EdgeWorkers sub-requests can only reach hostnames served through Akamai, so the TrustGuard endpoint must first be mapped behind your property.
  1. In Property Manager, route a path such as /trustguard/* to the TrustGuard origin — sub-requests to non-Akamai hostnames fail with a 400.
  2. Create an EdgeWorker with the responseProvider handler below and attach it after App & API Protector.
  3. Keep the guard call inside the 4-second wall-time budget — set a sub-request timeout and decide fail-open vs fail-closed on timeout.
  4. Activate the property and test.
import { httpRequest } from "http-request";
import { createResponse } from "create-response";

export async function responseProvider(request) {
  if (request.method === "POST") {
    const text = await request.text();
    // Path mapped to the TrustGuard origin in Property Manager
    const guardResponse = await httpRequest("/trustguard/v1/guard", {
      method: "POST",
      headers: {
        Authorization: "Bearer <api-token>",
        "Content-Type": "application/json",
      },
      body: JSON.stringify({
        protocol: "llm",
        direction: "input",
        input: { text },
        consumer_id: request.getHeader("X-User-Id")?.[0] ?? "",
        session_id: request.getHeader("X-Session-Id")?.[0] ?? "",
      }),
      timeout: 3000,
    });
    const result = await guardResponse.json();

    if (result.is_flagged) {
      return createResponse(403, {}, "Blocked by TrustGuard");
    }

    const originResponse = await httpRequest(request.url, {
      method: "POST",
      headers: { "Content-Type": request.getHeader("Content-Type") ?? "" },
      body: text,
    });
    return createResponse(originResponse.status, {}, originResponse.body);
  }

  const originResponse = await httpRequest(request.url);
  return createResponse(originResponse.status, {}, originResponse.body);
}

Considerations

  • Latency — keep TrustGuard close to the edge region, or use it for input screening where the extra hop is acceptable.

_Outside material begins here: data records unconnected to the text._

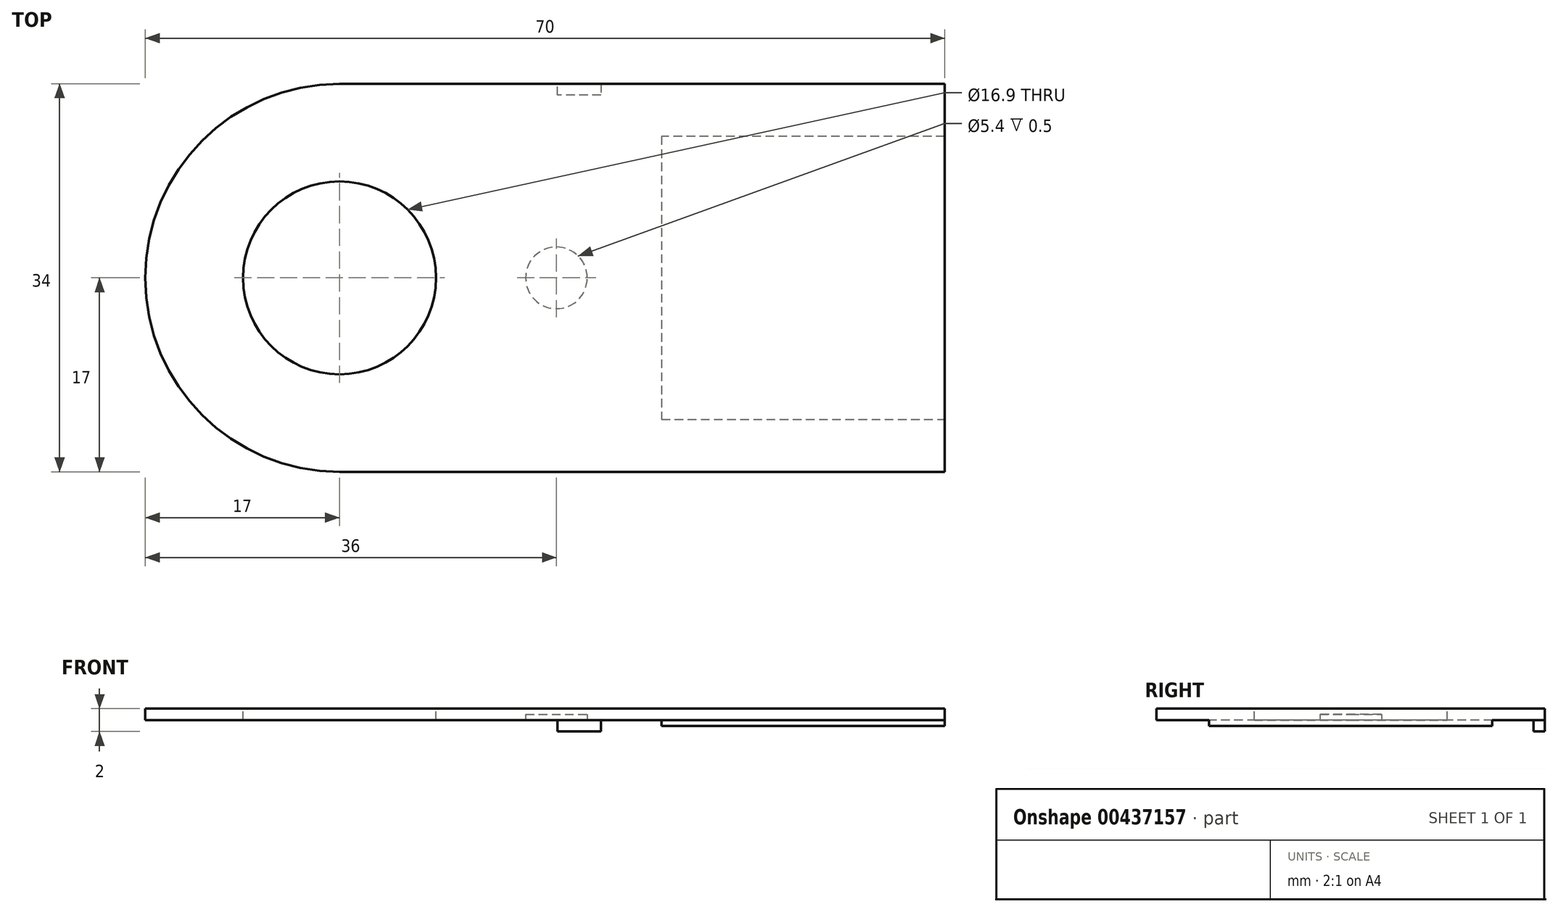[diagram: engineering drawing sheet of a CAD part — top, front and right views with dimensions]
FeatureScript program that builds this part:
annotation { "Feature Type Name" : "Feature", "Feature Type Description" : "" }
export const myFeature = defineFeature(function(context is Context, id is Id, definition is map)
    precondition{}
    {
        {
            var Q0;
            Q0=qCreatedBy(makeId("Top.planeOp"),FACE);
            var sketch = newSketch(context, id + "F0", { "sketchPlane" : qUnion([Q0])});
            skLineSegment(sketch, "E0", {"start": v(0, 17) * mm, "end": v(53, 17) * mm});
            skLineSegment(sketch, "E1", {"start": v(53, 17) * mm, "end": v(53, -17) * mm});
            skLineSegment(sketch, "E2", {"start": v(53, -17) * mm, "end": v(0, -17) * mm});
            skArc(sketch, "E3", {"start": v(0, -17) * mm, "mid": v(-17, 0) * mm, "end": v(0, 17) * mm});
            skCircle(sketch, "E4", {"center": v(0, 0) * mm, "radius": 8.45 * mm});
            skLineSegment(sketch, "E5", {"start": v(19.1, 17) * mm, "end": v(19.1, 16) * mm});
            skLineSegment(sketch, "E6", {"start": v(19.1, 16) * mm, "end": v(22.9, 16) * mm});
            skLineSegment(sketch, "E7", {"start": v(22.9, 16) * mm, "end": v(22.9, 17) * mm});
            skLineSegment(sketch, "E8", {"start": v(53, 12.4) * mm, "end": v(28.2, 12.4) * mm});
            skLineSegment(sketch, "E9", {"start": v(28.2, 12.4) * mm, "end": v(28.2, -12.4) * mm});
            skLineSegment(sketch, "E10", {"start": v(28.2, -12.4) * mm, "end": v(53, -12.4) * mm});
            skSolve(sketch);
        }
        {
            var Q0;
            {var subQ0=sQuery(id+"F0.wireOp",EDGE,"E5");Q0=makeQuery(id+"F0.imprint","IMPRINT",FACE,{"disambiguationData":[TD([[makeQuery(id+"F0.imprint","IMPRINT",EDGE,{"derivedFrom":subQ0}),1.0]])]});}
            extrude(context, id + "F1", {"entities" : qUnion([Q0]), "oppositeDirection" : true, "depth" : 2 * mm});
        }
        {
            var Q0;
            Q0 = qSketchRegion(id + "F0", true);
            extrude(context, id + "F2", {"entities" : qUnion([Q0]), "operationType" : NewBodyOperationType.ADD, "oppositeDirection" : true, "depth" : 1 * mm});
        }
        {
            var Q0;
            Q0=makeQuery(id+"F2.opExtrude","CAP_FACE",FACE,{"disambiguationData":[OSD([sQuery(id+"F0.wireOp",EDGE,"E0"),sQuery(id+"F0.wireOp",EDGE,"E1"),sQuery(id+"F0.wireOp",EDGE,"E2"),sQuery(id+"F0.wireOp",EDGE,"E3"),sQuery(id+"F0.wireOp",EDGE,"E4")])],"isStart":false});
            var sketch = newSketch(context, id + "F3", { "sketchPlane" : qUnion([Q0])});
            skPoint(sketch, "E11", {"position": v(19, 0) * mm});
            skCircle(sketch, "E12", {"center": v(19, 0) * mm, "radius": 2.7 * mm});
            skSolve(sketch);
        }
        {
            var Q0;
            Q0=makeQuery(id+"F3.imprint","IMPRINT",FACE,{"disambiguationData":[TD([[makeQuery(id+"F3.imprint","IMPRINT",EDGE,{"derivedFrom":sQuery(id+"F3.wireOp",EDGE,"E12")}),1.0]])]});
            extrude(context, id + "F4", {"entities" : qUnion([Q0]), "operationType" : NewBodyOperationType.REMOVE, "oppositeDirection" : true, "depth" : 0.5 * mm});
        }
        {
            var Q0;
            {var subQ0=sQuery(id+"F0.wireOp",EDGE,"E8");Q0=makeQuery(id+"F0.imprint","IMPRINT",FACE,{"disambiguationData":[TD([[makeQuery(id+"F0.imprint","IMPRINT",EDGE,{"derivedFrom":subQ0}),1.0]])]});}
            extrude(context, id + "F5", {"entities" : qUnion([Q0]), "operationType" : NewBodyOperationType.ADD, "oppositeDirection" : true, "depth" : 1.5 * mm});
        }
    });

The same fail-open behavior applies.
  • Both directions — screen the response by calling /v1/guard with direction:"output" in the response phase.
  • Identity — forward a stable consumer_id (and session_id for chat) from your auth/headers so behavioral and multi-turn detectors work.
  • Use a dedicated collector per edge deployment so its policies and telemetry are isolated.